The Music of Survival: A Review of PULSE by Maria Nazos

Maria Nazos’s PULSE is a book that refuses numbness. From its opening pages, it enacts what its title suggests: a relentless, life-affirming throb that measures both pain and endurance. These poems move through the chambers of loss, identity, desire, and resilience with a precision that is at once bodily and metaphysical. Nazos is a poet of fierce empathy and formal agility—one who understands that the heartbeat is not just a biological fact but a metronome for what we witness and must share.

Pulse Book Cover
PULSE, Omnidawn Publishing, 2026, $19.95

Across its sections, PULSE charts an emotional and geographic topography that is distinctly human. Nazos, who has long inhabited the thresholds between Greek and American cultures, between lyric and narrative, between the sacred and the secular, writes as if translation itself were a form of survival. Her poems bear the salt of two seas—the Aegean and the Great Lakes—and the tonal duality of a mind that dreams in more than one language. The result is a book that feels at home in multiple worlds yet beholden to none.

What distinguishes Nazos’s work here is her ability to fuse the intimate and the historical without sentimentality. A poem about the loss of a loved one may slide, almost imperceptibly, into a meditation on political violence or environmental collapse. Yet she never resorts to the easy equivalence of metaphor; instead, her art insists that the personal and the collective course through the same arteries. When she writes, “the world beats inside us / whether we invite it or not,” the reader feels both implicated and renewed.

Nazos’s formal control is invisible in the best sense; each poem’s architecture feels inevitable rather than designed. She moves through free verse, pantoum, and hybrid prose with the confidence of a musician who knows that tempo, not technique, carries the emotion. Repetition becomes her heartbeat, recurrence her survival instinct. Each poem is meticulously structured but never rigid; her enjambments breathe, her silences throb. In one sequence, a poem reads like a confession only to morph into an ars poetica; in another, a meditation on illness becomes an inquiry into the ethics of attention. The collection’s internal rhythm mirrors its title—steady, syncopated, alive.

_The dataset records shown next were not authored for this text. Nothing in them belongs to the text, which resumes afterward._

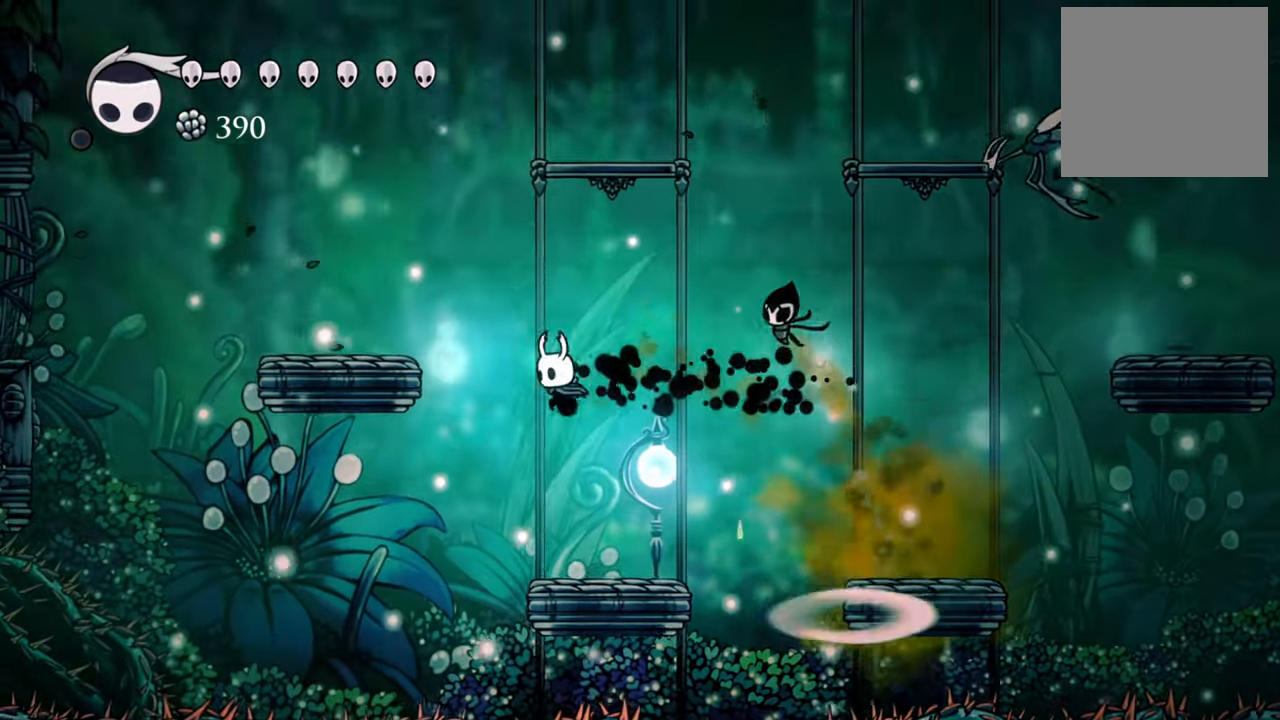
{"buttons": ["DPAD_RIGHT"], "events": [[60, "DPAD_LEFT", "up"], [400, "DPAD_RIGHT", "down"]]}
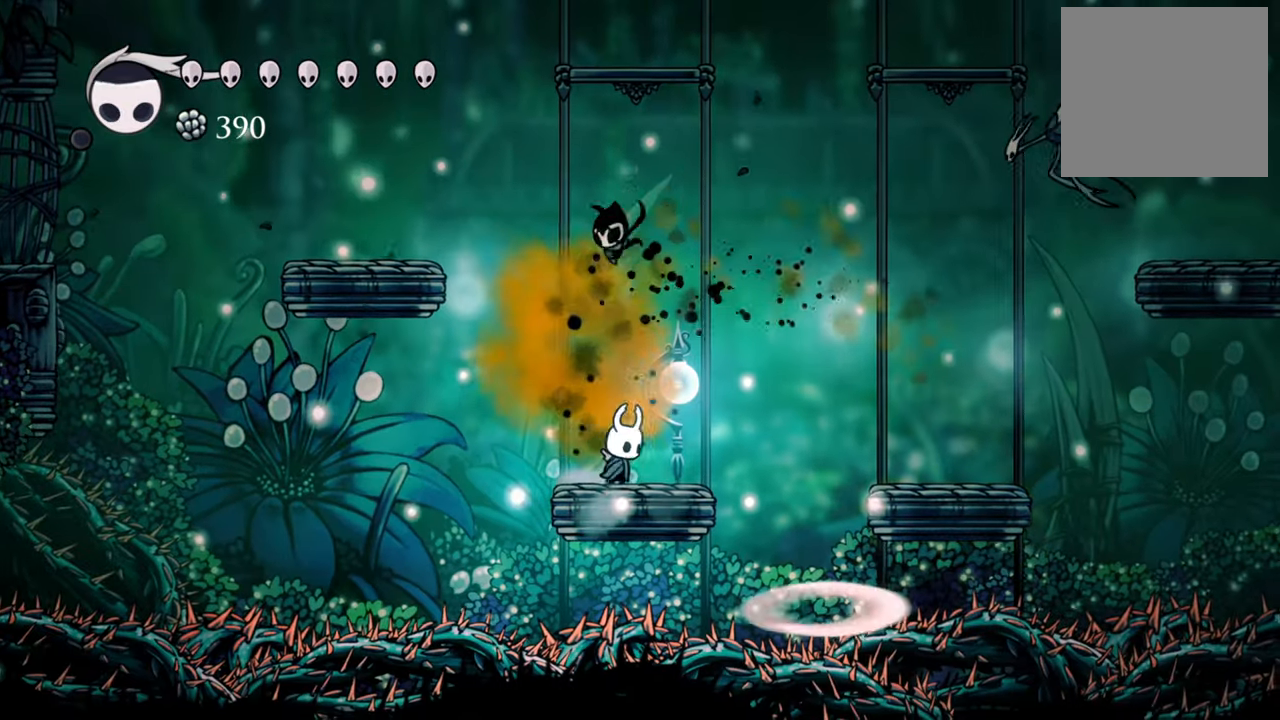
{"buttons": [], "events": [[40, "DPAD_RIGHT", "up"]]}
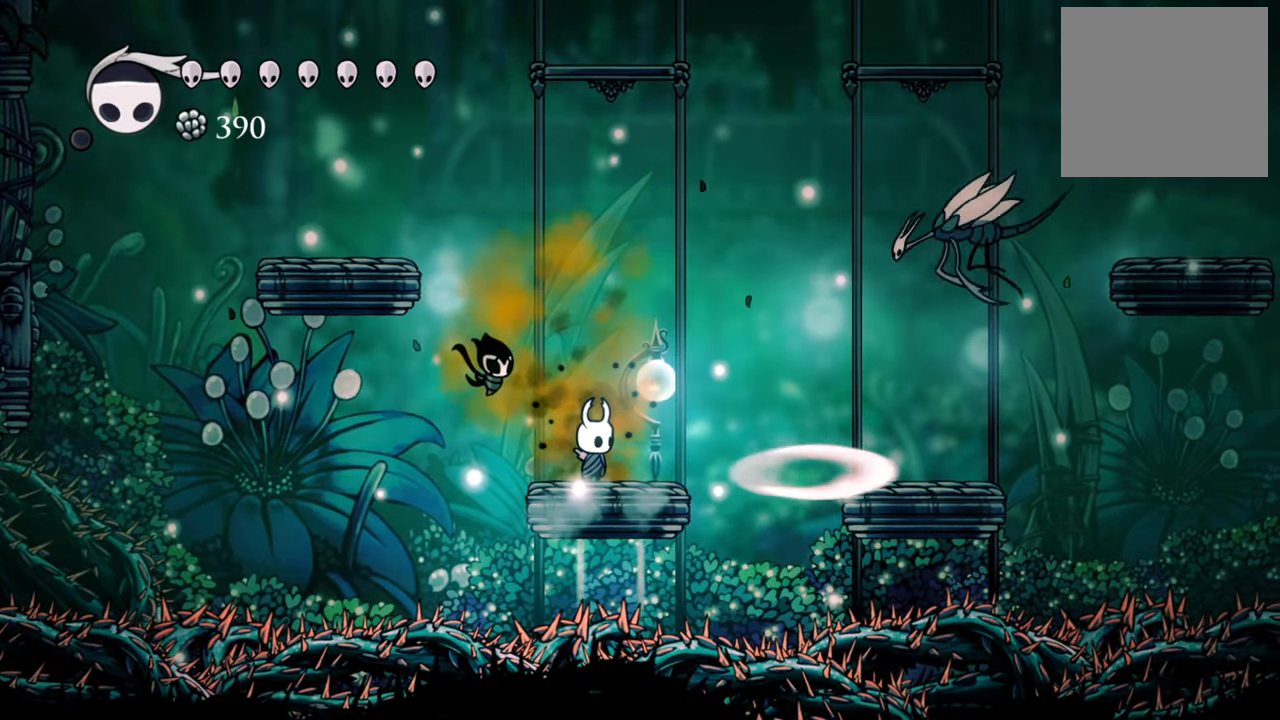
{"buttons": ["A", "DPAD_RIGHT"], "events": [[340, "DPAD_RIGHT", "down"], [360, "A", "down"]]}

Equally compelling is Nazos’s command of imagery. She gives us “the moon’s pulse over the Aegean’s shoulder,” “the wet gleam of asphalt after sirens,” and “a body learning the language of its own repair.” These are not decorative gestures but the tangible proof of a poet listening to the world at full frequency. Her diction balances eros and austerity; her syntax moves with cinematic pacing, tightening and widening its frame until even silence becomes eloquent.

To read PULSE is to encounter a poet at the height of her powers—technically assured, emotionally unguarded, and philosophically awake. 

If the book’s central metaphor is the pulse, its deeper subject is persistence—the moral insistence of the body to go on even in the face of catastrophe. Nazos understands that poetry itself is a form of continuation, the echo of breath after loss. In that sense, PULSE joins the lineage of poets such as Louise Glück and Carolyn Forché—writers who translate survival into music, and whose work transforms witness into art. Yet Nazos’s voice is distinctly her own: Midwestern in its candor, cosmopolitan in its reach.

The later sections of the book deepen the personal stakes. Love poems, elegies, and self-portraits coexist with meditations on desire and faith. Here the rhythm slows but never falters. The poet, now fully awake to her own continuance, writes not from the wound but from its echo. These closing pages achieve what the best poetry can: they remind us that endurance, too, has a sound.

To read PULSE is to encounter a poet at the height of her powers—technically assured, emotionally unguarded, and philosophically awake. Nazos has written a book that confronts despair without yielding to it, that treats the act of attention as both resistance and devotion. In an age when distraction threatens to flatten our inner lives, PULSE restores the reader to the body, to rhythm, to the living music of care. Particularly now, in a world that seems to be hiding from the truth of seeing, Nazos finds the embedded premise that comes from seeing herself and others realistically but still compassionately.

PULSE is not merely a collection of poems; it is a testament to what poetry can still accomplish. It reminds us that even in the most fractured world, language remains a form of blood—carrying memory, carrying witness, carrying love forward. Maria Nazos has given us a book worthy of our deepest listening.

Rick Christiansen

Rick Christiansen is the author of Bone Fragments (2024) and Not a Hero (2025). His work has received two 2025 Pushcart Prize nominations and he was a finalist for the RHINO Poetry 2025 Founders Prize. He is a finalist for a 2025 Rhysling Award. His poems explore survival, memory, class, and the residue of violence. He lives in Kansas City Missouri.